Journal/Glenn Osmundson
Number 22, Asante Samuel, and his Patriot shadow celebrate his fourth-quarter touchdown. Pats beat the Jacksonville Jaguars 28 to 3 yesterday in wild-card playoff game in Foxboro. Samuel picked off a Byron Leftwich pass and took it 73 yards for a touchdown.
Jacksonville gives chowdah heads a laugh: A bizarre reaction from David Whitley at the Orlando Sentinel:
It would have been the most upsetting upset in recent NFL history. But the class warfare made it special.
Boston is home to Harvard. Jacksonville is home to Whitey's Fish Camp.
Boston is where the Articles of Peace with England were written.
Jacksonville is where Gimme Three Steps was written.
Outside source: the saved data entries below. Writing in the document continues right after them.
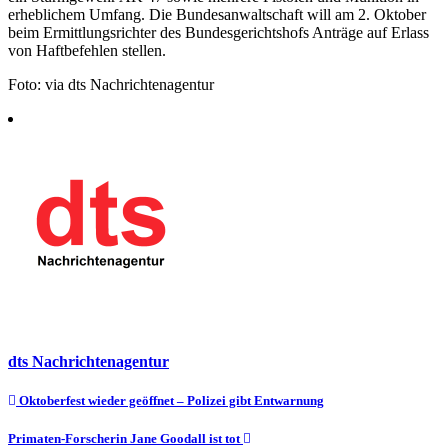
erheblichem Umfang. Die Bundesanwaltschaft will am 2. Oktober
beim Ermittlungsrichter des Bundesgerichtshofs Anträge auf Erlass
von Haftbefehlen stellen.
Foto: via dts Nachrichtenagentur
dts Nachrichtenagentur
Beitragsnavigation
Oktoberfest wieder geöffnet – Polizei gibt Entwarnung
Primaten-Forscherin Jane Goodall ist tot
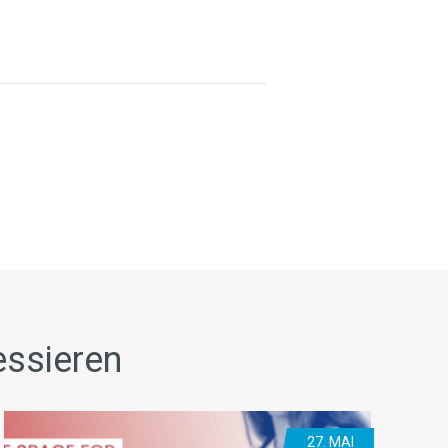
essieren
27. MAI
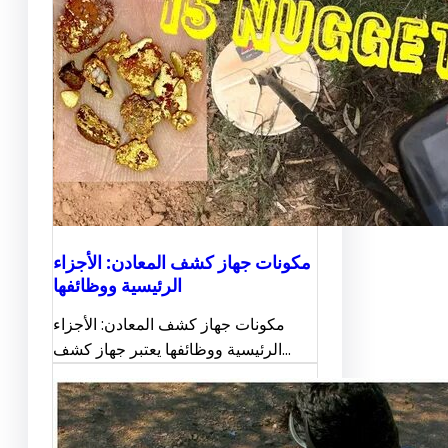
مكونات جهاز كشف المعادن: الأجزاء
الرئيسية ووظائفها
مكونات جهاز كشف المعادن: الأجزاء
الرئيسية ووظائفها يعتبر جهاز كشف…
That's the attitude Jacksonville faced from everybody from bookies to Kennedys. How great would it have been to see the bumpkins rise up and snow on New England's uppity parade?
The whole thing has a stinging, sullen, resentful tone that imagines New Englanders as rich fops. The Patriots unite everybody here -- from the stool-squatters in the dingiest burnout bars to the tailgaters with wicker picnic baskets, we all whoop and groan together.
Get over it. It's not about class. Your coach played Limpy the quarterback way too long.
From Bob Kravitz at the Indy Star -- the Colts home paper -- comes, "Patriots no longer look so ripe for the picking":
As long as this team is breathing, it's a threat to reach the Super Bowl. It doesn't matter if half of the team's buses get lost on the way to the game and end up in a back alley in Fort Wayne. Somehow, Belichick, now 12-1 in the postseason, will take a couple of peanut vendors and a parking lot attendant, teach them how to play defense and win the football game.
They've still got the pedigree. They've still got the experience; the 53-man roster includes 37 who own at least one Super Bowl ring. And, oh yeah, they've still got Brady, who is 10-0 in the playoffs.
And dates models/starlets.
Not that we're jealous.
Well, we know Indy is jealous, jealous of those Super Bowl titles. And if Cincinnati beats Pittsburgh today (4:30 p.m. on CBS), the real Super Bowl happens under the dome at Indy next Sunday.